KANSAS CITY, Mo. — The joke running through Jacksonville these days carries the same punch line as the one in Kansas City:
Our team is so bad it can't even stink in the right year.
The Chiefs and Jaguars will vie for the top pick in the NFL draft in separate games Sunday. But the value of winning the race to the NFL's worst record is debatable in a year without a clear, franchise-changing prospect.
There's no Andrew Luck in this unlucky draft.
No Robert Griffin III, either.
Just a collection of talented young players who could fill holes at left tackle or linebacker or defensive end, but hardly push the needle for teams in desperate need of massive overhauls.
The Chiefs and Jaguars are both 2-13, but the Chiefs hold the tiebreaker for the No. 1 spot because of their weakness of schedule. The only way Jacksonville can jump them is if they lose to the Tennessee Titans and Kansas City beats the Denver Broncos.
That would give the Jaguars the worst overall record by themselves.
You don't want to be in this position, Jaguars coach Mike Mularkey said.
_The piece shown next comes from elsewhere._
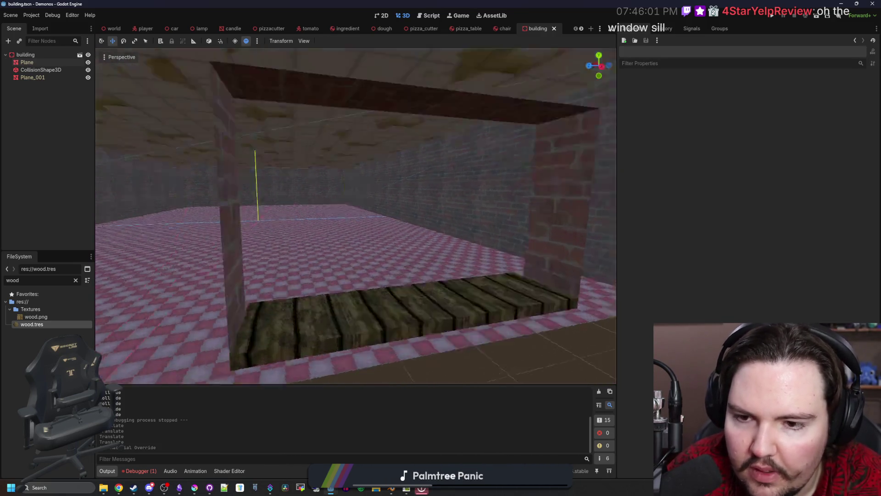
left_click_drag(355, 215, 355, 216)
left_click_drag(300, 225, 314, 268)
Just like we didn't want to be in that position in Atlanta when we drafted Matt Ryan (in 2008). But if you pick up the right guy, it can make a huge difference for you and get you out of that position.
The Jaguars have never drafted first overall. They had the second choice in their expansion year of 1995 and again the following season. But they're also the only team in the NFL to pick in the top 10 each of the last six seasons, counting the upcoming draft.
That's a big reason why general manager Gene Smith, the architect of their past four drafts, might not be around to make their choice, regardless of whether it's No. 1.
Kansas City is in similar shape.
The Chiefs have never had the No. 1 pick as members of the NFL — they chose Hall of Fame defensive tackle Buck Buchanan first overall in 1963, when they were still a part of the AFL. The closest they've come since the merger is second overall in 1978, ‘79 and again in 1988.
That's a big reason why GM Scott Pioli could be on the way out, too: Pioli's Chiefs could be historically bad.
I think you play to win, Chiefs coach Romeo Crennel said Wednesday. Whether you win or lose, that's what everybody looks at and that's what counts. Nobody puts an asterisk in that win-loss column, saying they lost because they wanted the first pick, something like that.
The Chiefs and Jaguars are both desperate for a quarterback in a year in which the crop is thin.